Madame Rigal-Saurel, Monsieur Claude Loupias

 

 Le 22 novembre 2014, une trentaine de sociétaires se réunissent pour leur AG d'automne et, selon l'ordre du jour habituel, le président rappelle les mérites des sociétaires décédés depuis la dernière AG d'avril 2014, revient sur les activités passées qui ont donné satisfaction à tous et évoque les projets pour le prochain trimestre. Avant d'écouter la conférence de  Geneviève Rigal-Saurel , l'assemblée approuve la candidature d'un  futur adhérent. 

 Les apothicaires de Najac aux XVII et XVIIIe siècles par Geneviève Rigal-Saurel

 Les premiers apothicaires de Najac, ville de 4000 habitants aux XVII et XVIII e siècles, ne sont connus qu'au XVIIe. La ville comptait alors 5 à 6 notaires, 1 médecin, plusieurs chirurgiens et barbiers et 1 à 2 apothicaires.

Au XVIIe, les Ferrié, Vidilhe et Ramondy venaient en aide aux malades, au XVIIIe Pierre Ramondy est maître apothicaire et la famille Boussaguet entame  une longue tradition médicale: apothicaires,  pharmaciens  après la Révolution et médecins se succèderont à Najac où le dernier Boussaguet exerça  dans les années 1960. 

ALLIANCES

Les mariages s'effectuent surtout dans le milieu médical mais aussi parmi les notables et même la noblesse. Lors de ces alliances, les familles proviennent de régions très diverses: Villefranche, Sévérac-le-Château, Verfeil, La Garde-Viaur, Albi, Cordes, Gaillac, Pompignac et jusqu'au Dauphiné. On ne note ni implexe ni endogamie.

SITUATION SOCIALE

Outre leurs connaissances dans le milieu médical, les apothicaires se sentaient compétents pour administrer leur cité, ainsi le Consulat de Najac, parmi ses six membres, a-t-il compté Forton Ferrié, Jean Ramondy. Forton Ramondy (1671-1749), après des études de droit, occupa les fonctions de conseiller du roi, receveur de la maréchaussée et procureur du roi en la viguerie de Najac. Nanti d'une immense fortune, il la répartit entre ses enfants mais fit preuve aussi d'une grande générosité envers les pauvres, envers les personnes qu'il côtoyait, sans oublier le clergé qui devait oeuvrer au salut de son âme. Geneviève Rigal-Saurel analyse dans le détail son long testament qu'il rédigea à l'âge de 78 ans.

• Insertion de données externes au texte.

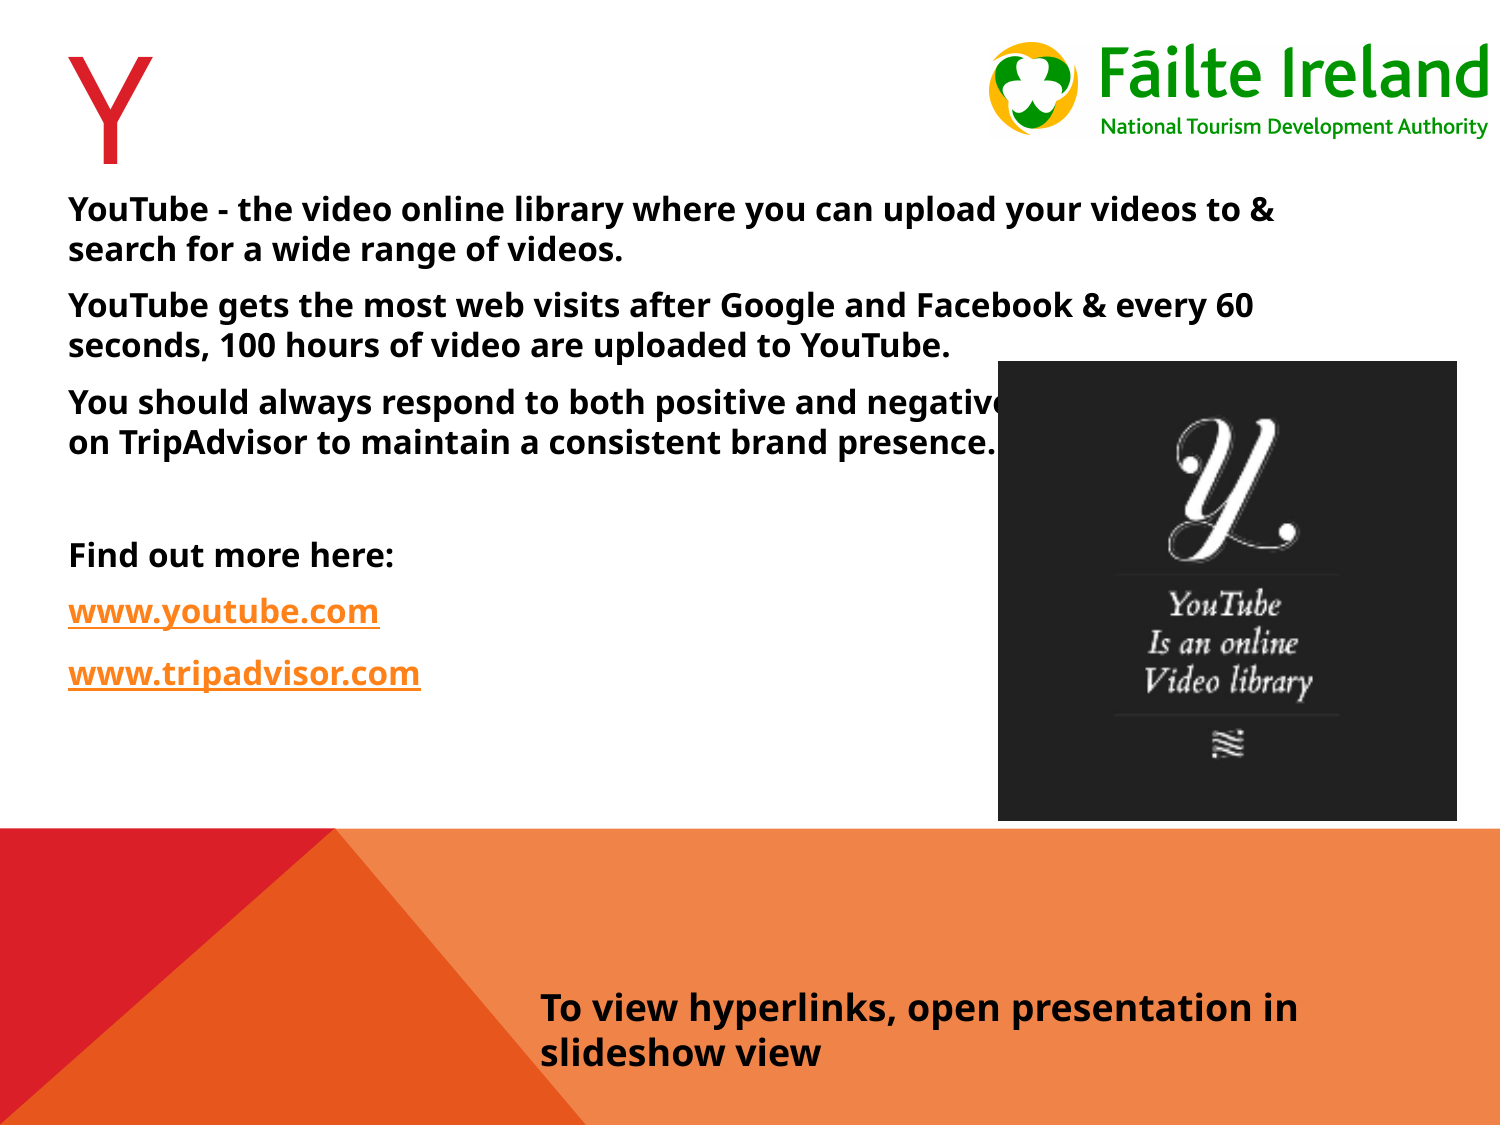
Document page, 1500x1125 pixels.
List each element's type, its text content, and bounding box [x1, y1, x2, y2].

picture [997, 361, 1457, 821]
title Y [53, 60, 1369, 150]
picture [989, 42, 1488, 139]
list YouTube - the video online library where you can upload your videos to & search for a wide range of videos. YouTube gets the most web visits after Google and Facebook & every 60 seconds, 100 hours of video are uploaded to YouTube. You should always respond to both positive and negative reviews on TripAdvisor to maintain a consistent brand presence. Find out more here: www.youtube.com www.tripadvisor.com [53, 180, 1369, 768]
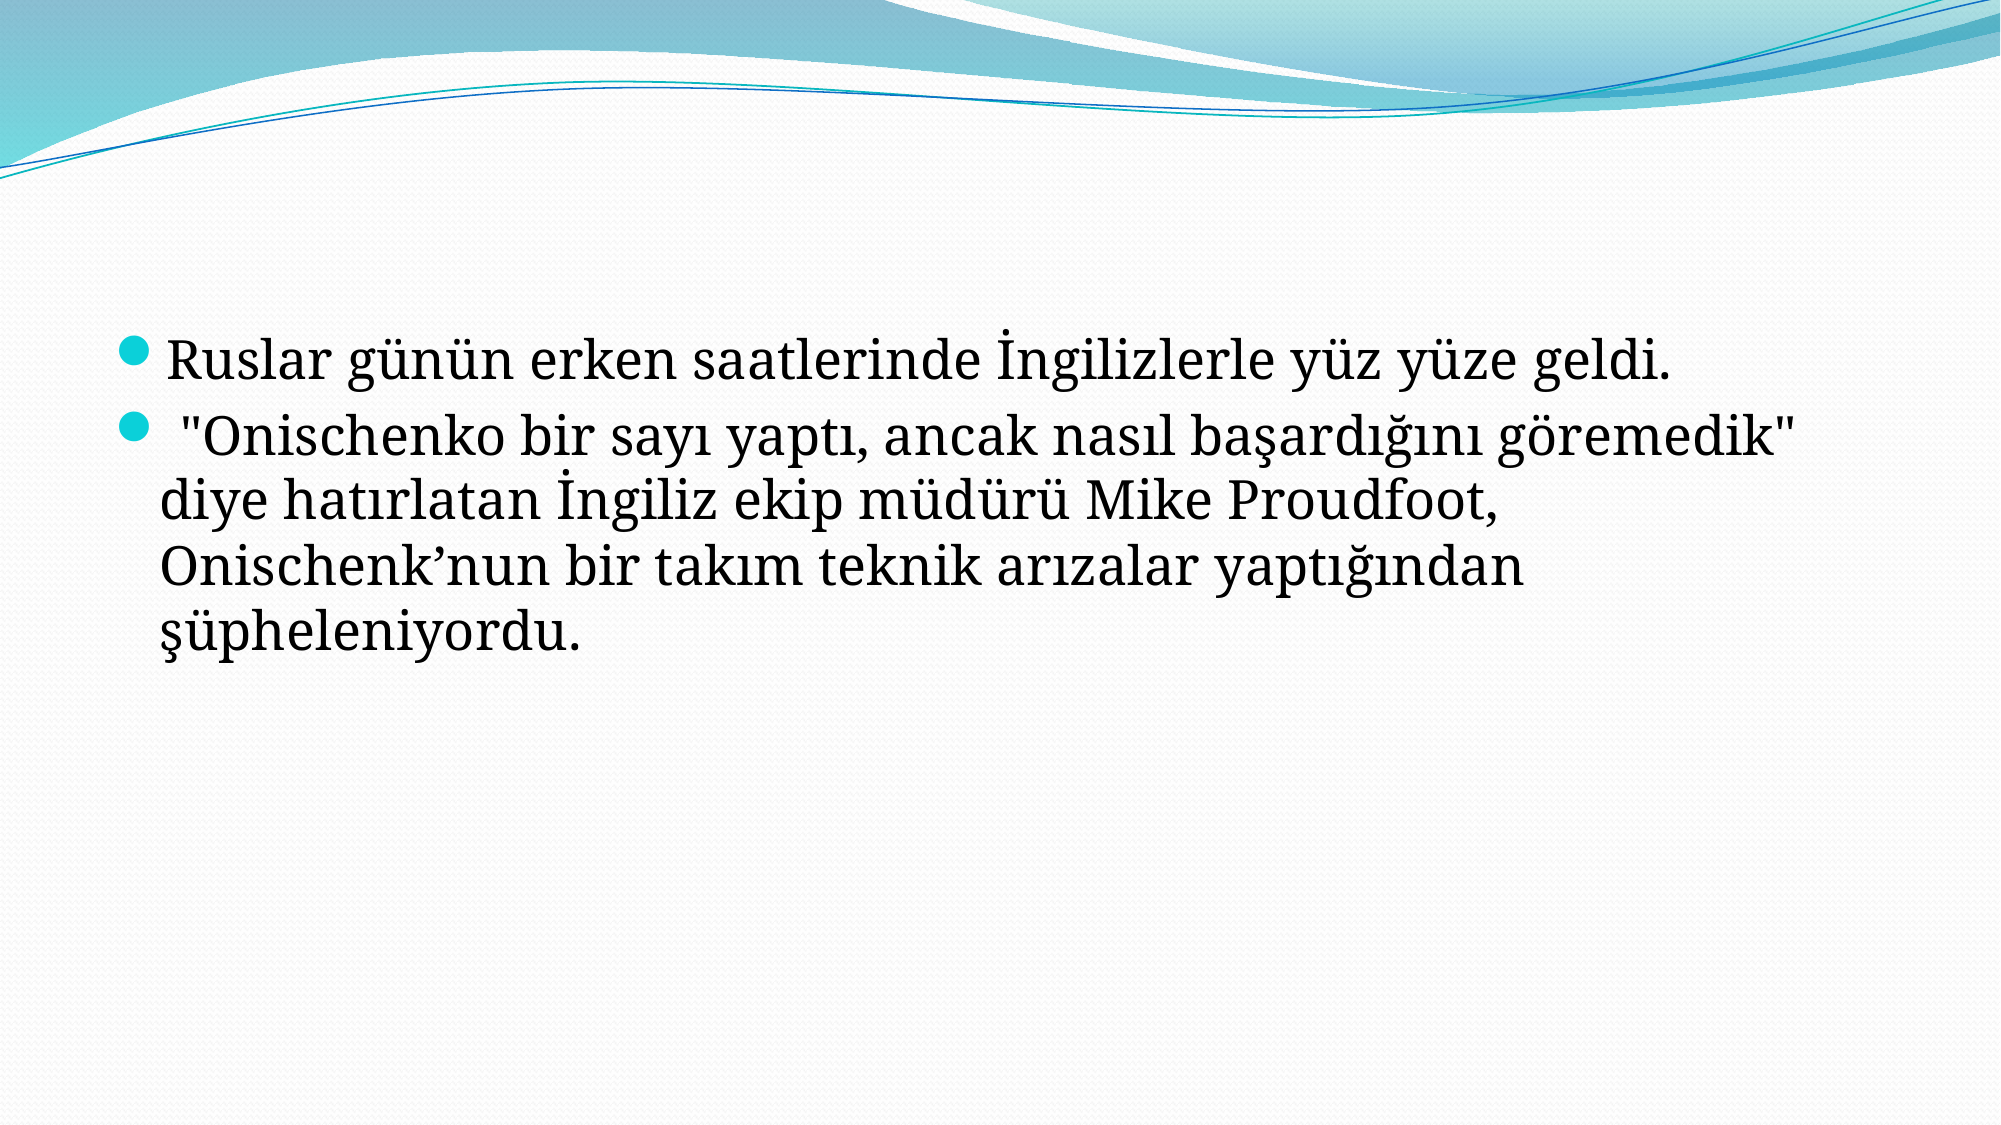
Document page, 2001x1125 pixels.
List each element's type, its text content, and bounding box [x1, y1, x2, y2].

La famille Boussaguet n'avait pas une fortune aussi considérable mais leurs dots se situent au-dessus de la moyenne. Cette famille occupa pendant deux siècles des responsabilités aux services des administrés: conseiller municipal, maire ; Alex Boussaguet, docteur, sera mobilisé en 1914 pour soigner les blessés dans les hôpitaux.

PROFESSION

La formation des apothicaires est longue et peut durer plusieurs années, l'apprentissage peut se faire dans la famille ou chez un autre maître apothicaire. Une formation universitaire pouvait approfondir les connaissances empiriques. Un serment respectant ses formateurs, la dignité du malade, l'estime des collègues suivait la remise du diplôme, y figurent les mots: respect, honneur, probité, désintéressement, responsabilité, dignité humaine.

L'apothicaire prépare onguent,opiats (électuaires contenant de l'opium), emplâtres, pommades et potions mais il peut vendre aussi des produits qui n'ont rien à voir avec des médicaments.

L'analyse détaillée d'un long inventaire de 30 pages effectué en 1659 après le décès d'Antoine Albaret, apothicaire villefranchois, nous introduit dans le quotidien de ce professionnel; y apparaissent dans le détail le mobilier, les objets (chevrettes, mortiers, tamis, pressoirs, boîtes, alambics, bassines, chaudrons et balances) et une longue liste sur 12 pages  de produits médicaux nous familiarisant  avec toutes les préparations de la  pharmacopée; une visite de la boutique "comme si on y était".

 

Merci à Geneviève Rigal-Saurel pour cette conférence passionnante qui fera l'objet d'un article dans un futur numéro de nos ouvrages de mémoires.